Le digital et les technologies innovantes ont envahi tous les métiers, avec à la clef d’incontestables nouvelles opportunités. Pour autant, comme pour les révolutions précédentes, la transformation digitale des entreprises véhicule quantité de peurs et de fantasmes.Eric LENOIR, Président du Comité Exécutif d’Euler Hermes France, n°1 de l’assurance-crédit, nous explique comment se prémunir des risques liés à cette incontournable révolution.
Digital CMO – Quels sont les risques majeurs liés à la transformation digitale des entreprises ?
Eric LENOIR : On observe une augmentation sensible de la cybercriminalité. L’an passé, environ 60% des entreprises ont été victimes, à plus ou moins grande échelle, d’une cyberfraude, piratage de circuits spécifiques, blocage des systèmes d’information, utilisation détournée des mails…
Ces attaques ont d’abord frappé les grandes entreprises qui ont rapidement mis en place les moyens pour parer ce type de menaces. Les PME, moins sensibilisées et disposant de moins de moyens de prévention, sont aujourd’hui la cible privilégiée des cybercriminels.
La fraude « digitale » se traduit également par la transposition des schémas classiques de manipulation d’identité, collusion entre entreprises et autre carambouille.
Mais le risque majeur pour les entreprises face au digital c’est surtout de rater le virage du digital. Comme pour la mondialisation et l’export, le digital est encore trop perçu comme l’affaire des grands groupes. La France accuse un retard important dans ce domaine par rapport à d’autres pays européens. Il est essentiel que l’ensemble des dirigeants, de toutes tailles d’entreprises, aidés par l’ensemble des acteurs économiques, fassent preuve de clairvoyance et engagent leur entreprise et leurs salariés dans cette incontournable transformation. Ne pas mesurer la nécessité d’embarquer et de former ses collaborateurs à ces nouveaux enjeux stratégiques est également un risque majeur pour la pérennité de son entreprise.
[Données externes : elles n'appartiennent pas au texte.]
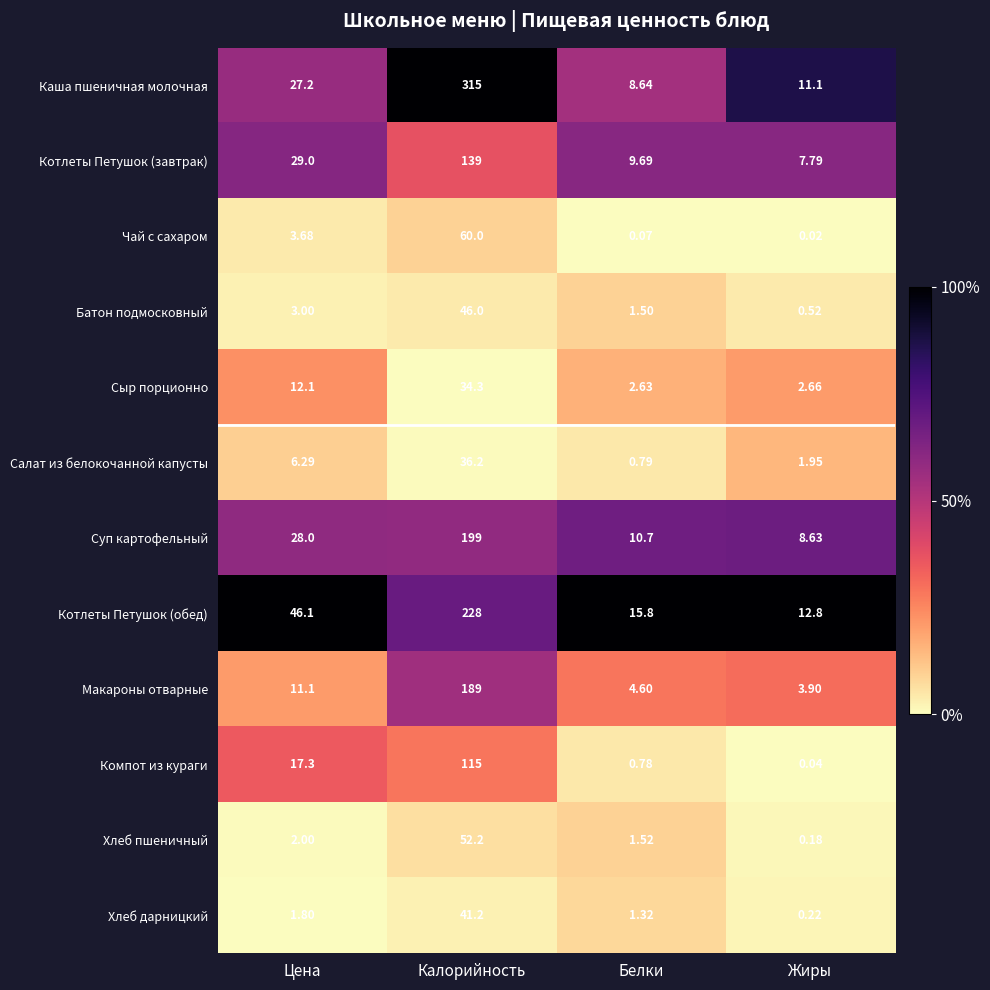

Where does the Компот из кураги series first go above 17?

Цена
Digital CMO – Justement, la robotisation et le recours massif à toute forme d’intelligence artificielle modifient profondément les métiers et les carrières des salariés inquiets pour leur devenir. De quelle façon Euler Hermes entretient-elle l’employabilité de ses effectifs ?
Eric LENOIR : Euler Hermes a pris très tôt conscience de la nécessité d’accompagner et de sensibiliser ses collaborateurs à la transformation digitale. Il est communément admis que cette révolution entraînera une évolution des profils.
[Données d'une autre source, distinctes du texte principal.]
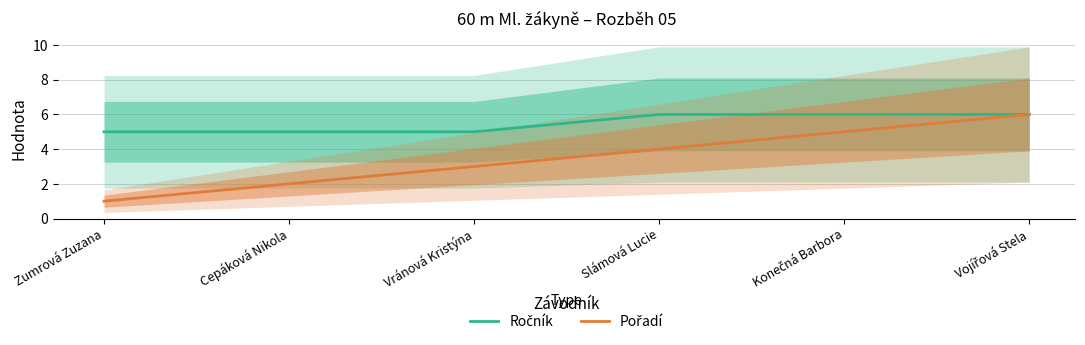

Which series has the largest total across all categories?

Ročník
Par le biais d’un questionnaire simple, nous avons établi un état des lieux du degré de maturité digitale de nos collaborateurs afin de construire un programme d’accélération et de montée en compétences.
Nous encourageons le reverse mentoring pour que les plus jeunes insufflent les nouvelles pratiques aux collaborateurs moins aguerris. Nos Good Morning Digitaux sont l’occasion d’aborder des thèmes plus ou moins complexes pour faire évoluer nos collaborateurs vers un degré de maturité plus élevé. Nous avons aussi mis en place le Digital Tour, un cycle de formations thématiques conçues de façon pédagogique et ludique pour démystifier les concepts clés du digital. Enfin, la cartographie actuelle des compétences versus la cartographie idéale des compétences nous permettra de mettre en œuvre, de façon participative, des plans de formation évolutifs.
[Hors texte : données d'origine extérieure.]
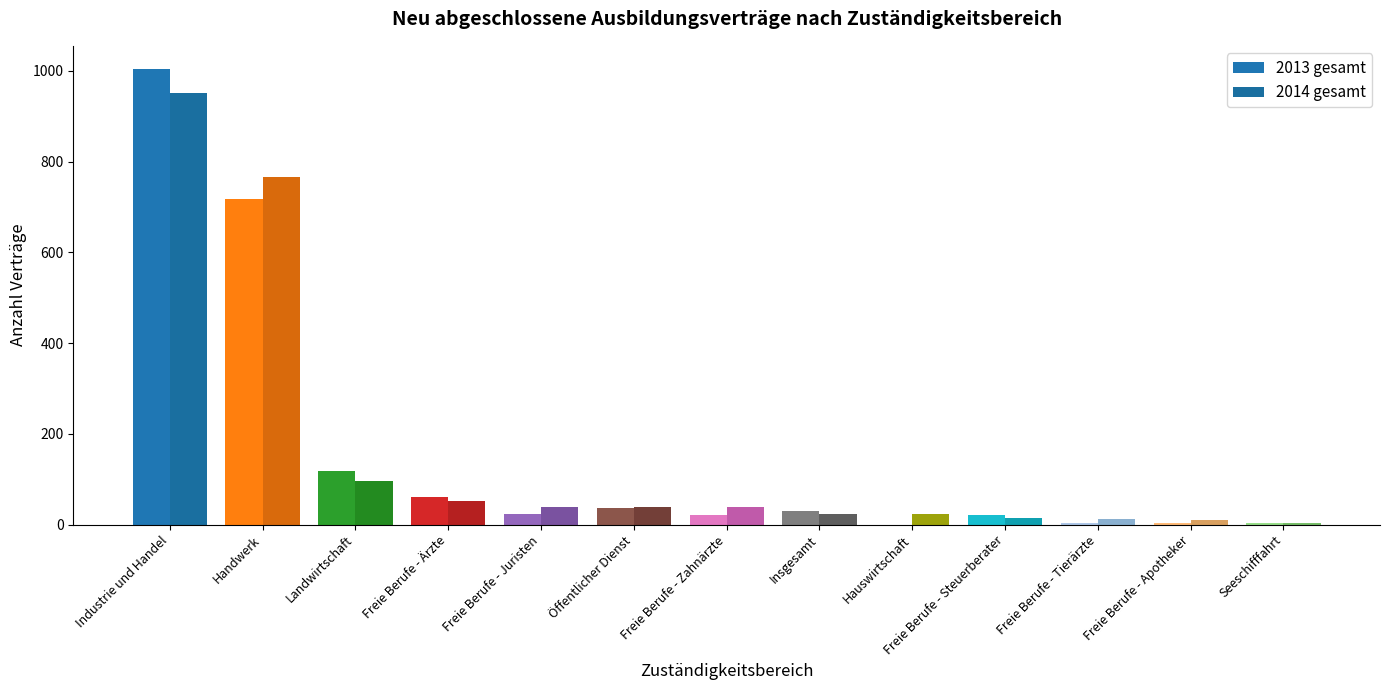

Between Landwirtschaft and Hauswirtschaft, which is larger?

Landwirtschaft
Les nouveaux traitements de la data, les API entre autres sujets, nous amènent également à recruter de nouveaux profils très spécifiques qui viennent renforcer cette culture de l’innovation digitale dans l’entreprise.
Digital CMO – De quelle façon, et dans quels domaines en particulier, Euler Hermes utilise t’elle cette innovation digitale pour améliorer sa relation client ?
Eric LENOIR : Nos data scientists testent actuellement, sur certains pays européens, des algorithmes de prédiction de défaut de paiement qui nous permettent d’être jusqu’à 20% plus prédictifs de façon à mieux protéger nos clients et améliorer la qualification du risque. Les nouvelles technologies concourent aussi à faciliter les échanges avec nos clients dans tous les domaines et à devenir un partenaire de croissance. Nous développons en ce sens des parcours de souscription 100% digitaux pour simplifier l’accès à nos produits.
Digital CMO – Euler Hermes se sent- elle menacée par l’émergence de startup qui innovent dans ses domaines de compétences ? Comment travaillez-vous avec cet écosystème ?
Eric LENOIR : Nous sommes partenaires de fintechs du système bancaire, comme Cash in Time du Crédit Agricole, et URICA, auxquelles nous apportons notre expertise en matière d’appréciation et de couverture du risque. Nous avons choisi pour l’instant de nouer des relations commerciales avec cet écosystème, d’intégrer nos services comme un plus à forte valeur ajoutée dans leur business model et donc de jouer un rôle d’accélérateur dans certain cas.